Scientific classification
- Kingdom: Plantae
- Clade: Tracheophytes
- Clade: Angiosperms
- Clade: Eudicots
- Clade: Asterids
- Order: Asterales
- Family: Asteraceae
- Genus: Coronidium
- Species: C. rupicola
- Binomial name: Coronidium rupicola (DC.) Paul G. Wilson
- Synonyms: Gnaphalium endeavourense Sch.Bip.; Gnaphalium rupicola (DC.) Sch.Bip.; Helichrysum collinum DC.; Helichrysum rupicola DC.; Helichrysum rupicola var. danesii Domin; Helichrysum rupicola DC. var. rupicola;

= Coronidium rupicola =

- Authority: (DC.) Paul G. Wilson
- Conservation status: LC
- Synonyms: Gnaphalium endeavourense Sch.Bip., Gnaphalium rupicola (DC.) Sch.Bip., Helichrysum collinum DC., Helichrysum rupicola DC., Helichrysum rupicola var. danesii Domin, Helichrysum rupicola DC. var. rupicola

Species of flowering plant

Coronidium rupicola, commonly known as yellow button, is a species of flowering plant in the family Asteraceae and is endemic to Queensland, Australia.

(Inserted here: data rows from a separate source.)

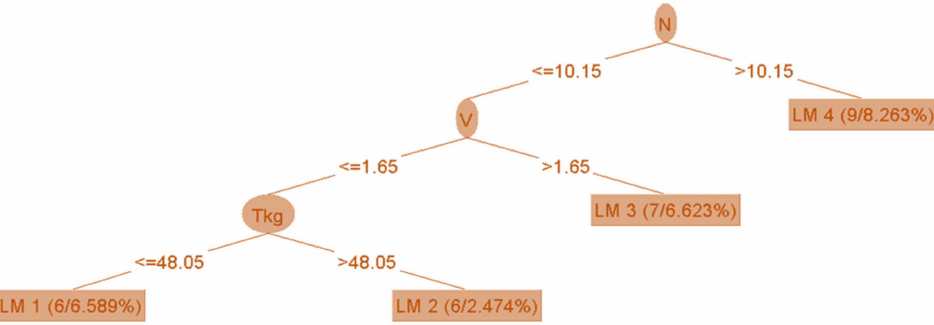
Figure 4. The decision tree algorithm structure for the estimation of MR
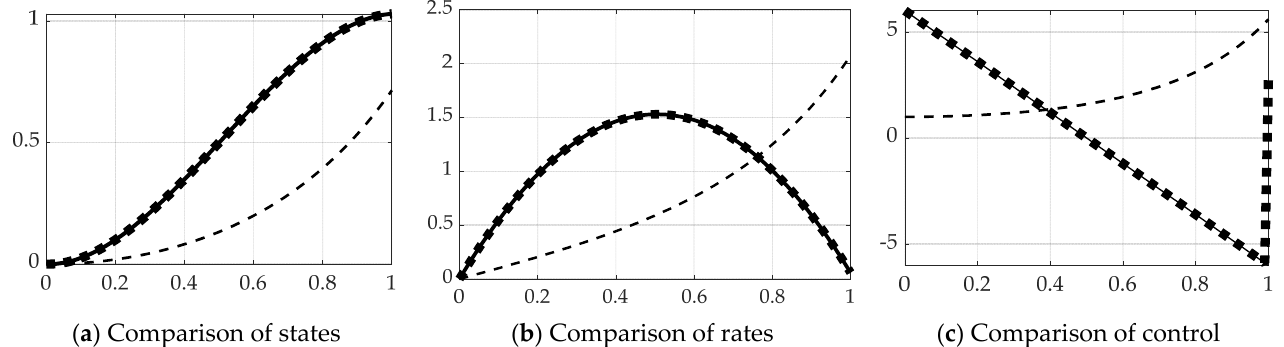
Figure 7. Comparison of real-time optimal methods with scaled time on the abscissae and respective ordinates titled in the subplot captions: solid line is open loop optimal (benchmark), dashed line is real-time optimal using backslash , thick dotted line is real-time optimal using backslash with singular switching. ( a ) States, ( b ) rates. Notice the solid black line representing the optimal open loop solution in subfigure ( c ) is initially positive to create movement in the desired direction, and the control switches exactly at the halfway point to a negative input, slowing progress towards the final desired end states (position and rate states). The ranges of the zoomed view in the inset are indicated by the respective scales.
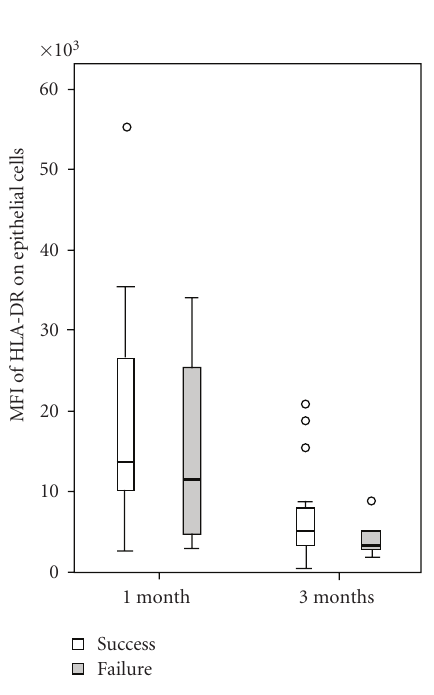
Figure 5: Box plot of expression of HLA-DR on conjunctival epithelial cells 1 month and 3 months after surgery in eyes with successful and failed trabeculectomy ( P = .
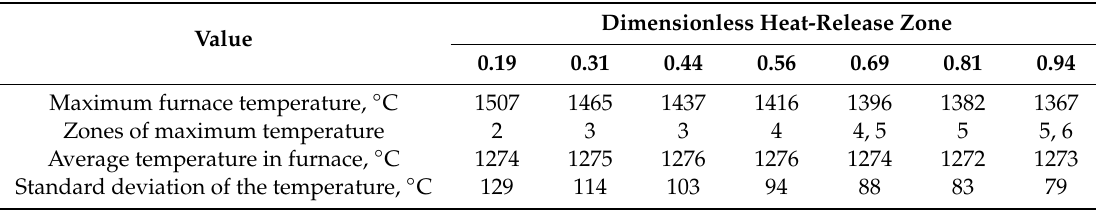
Table 2. Results of the calculation of flame and volume combustion.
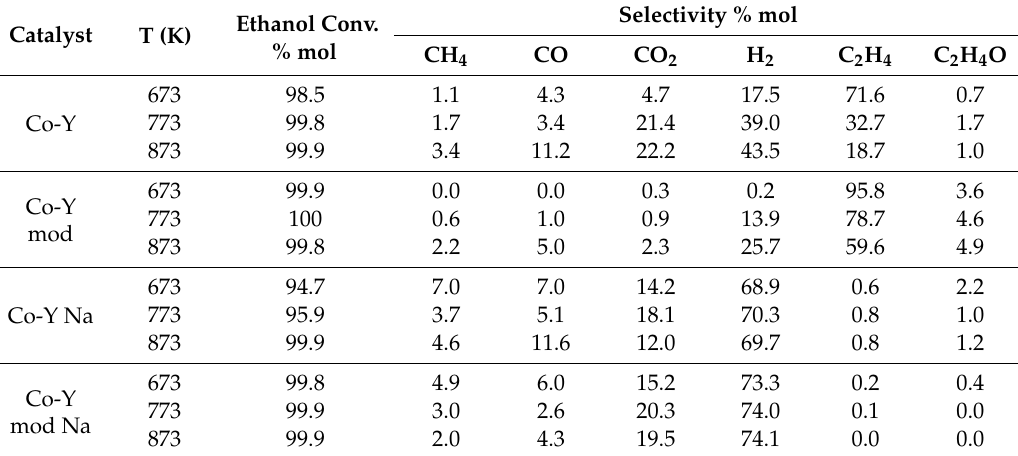
Table 4. Ethanol conversion and products selectivity in steam reforming of ethanol for the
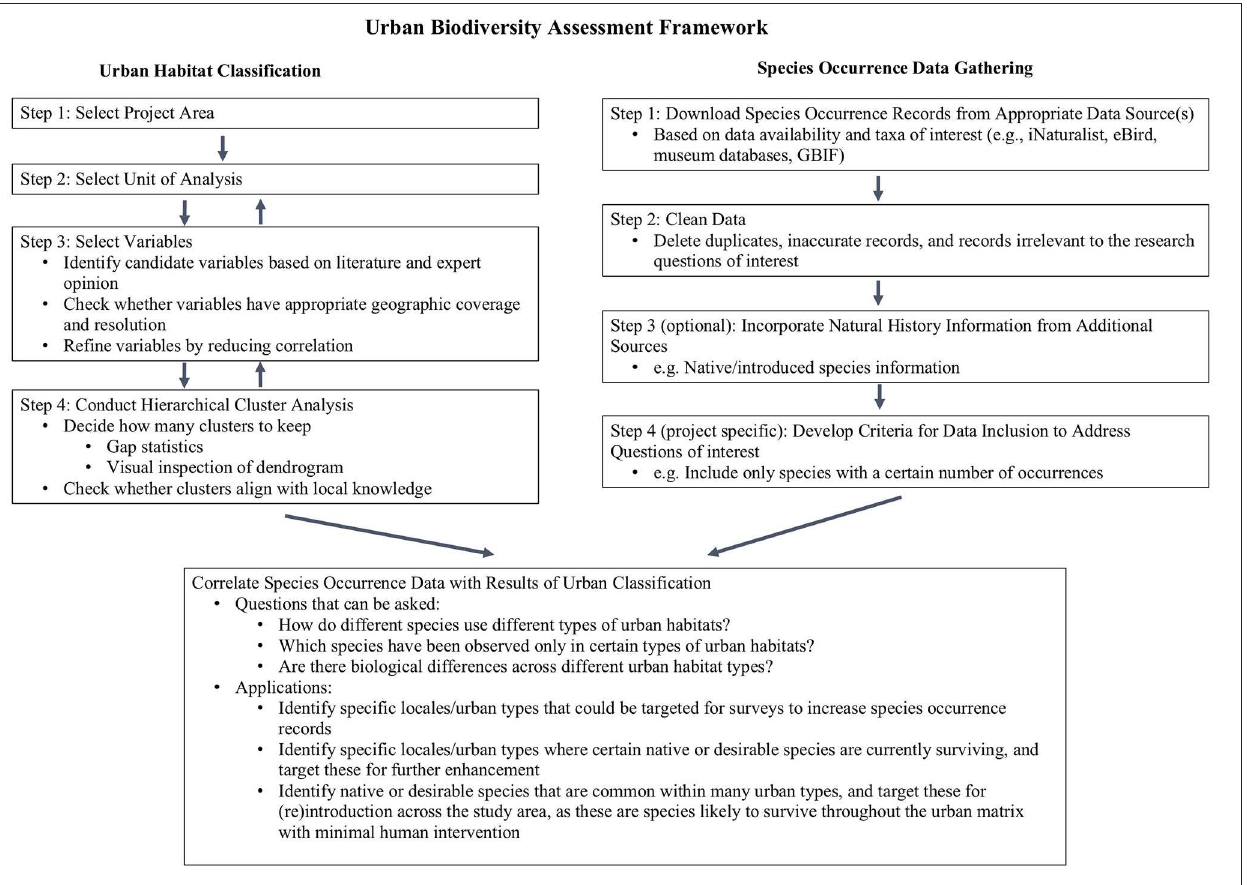
FIGURE 2 | Diagram of the urban biodiversity assessment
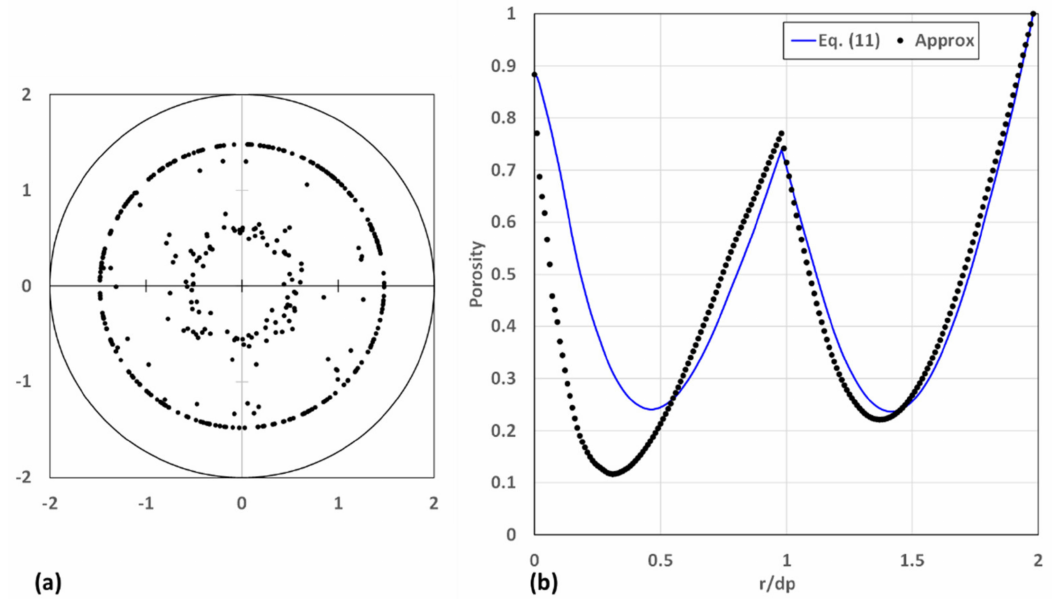
Figure 7. ( a ) Positions of centres of the spheres and ( b ) the radial variations in porosity based on Equation (11) and the approximate expression for D / d p =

It is a small, upright, perennial herb with lance-shaped stem leaves, heads of yellow flowers with bronze-coloured bracts, and cylindrical to oblong cypselas with thread-like pappus bristles.

==Description==
Coronidium rupicola is a small, shrubby, erect perennial herb with a single stem and terminal yellow button flower-heads about 2 cm in diameter. Unlike other species of Coronidium it doesn't have conspicuous, large bracts, instead a ring of smaller, narrow bronze-coloured bracts. The florets are thickly crowded with a greenish centre. The flowers in bud are thickly covered with long, whitish hairs, new growth stems silvery and woolly. The leaves are narrow, lanceolate, 5 cm long, pale green, densely woolly underneath, upper surface smooth, margins rolled under and wavy. Flowering occurs throughout the year and the fruit is a cylindrical to oblong cypsela with thread-like pappus bristles.

==Taxonomy==
This species was first described in 1838 by Augustin Pyramus de Candolle who gave it the name Helichrysum rupicola in his Prodromus Systematis Naturalis Regni Vegetabilis. In 2008, Paul Graham Wilson transferred the species to Coronidium as C. rupicola in the journal Nuytsia. The specific epithet (rupicola) is derived from the Latin words rūpēs meaning "cliff", and -cola meaning "to inhabit", and is a reference to the habitat where this species is found.

==Distribution and habitat==
Yellow button is endemic to Queensland and grows on rocky coastlines, road verges, woodland and exposed ridges.

==Conservation status==
Coronidium rupicola is listed as of "least concern" under the Queensland Government Nature Conservation Act 1992.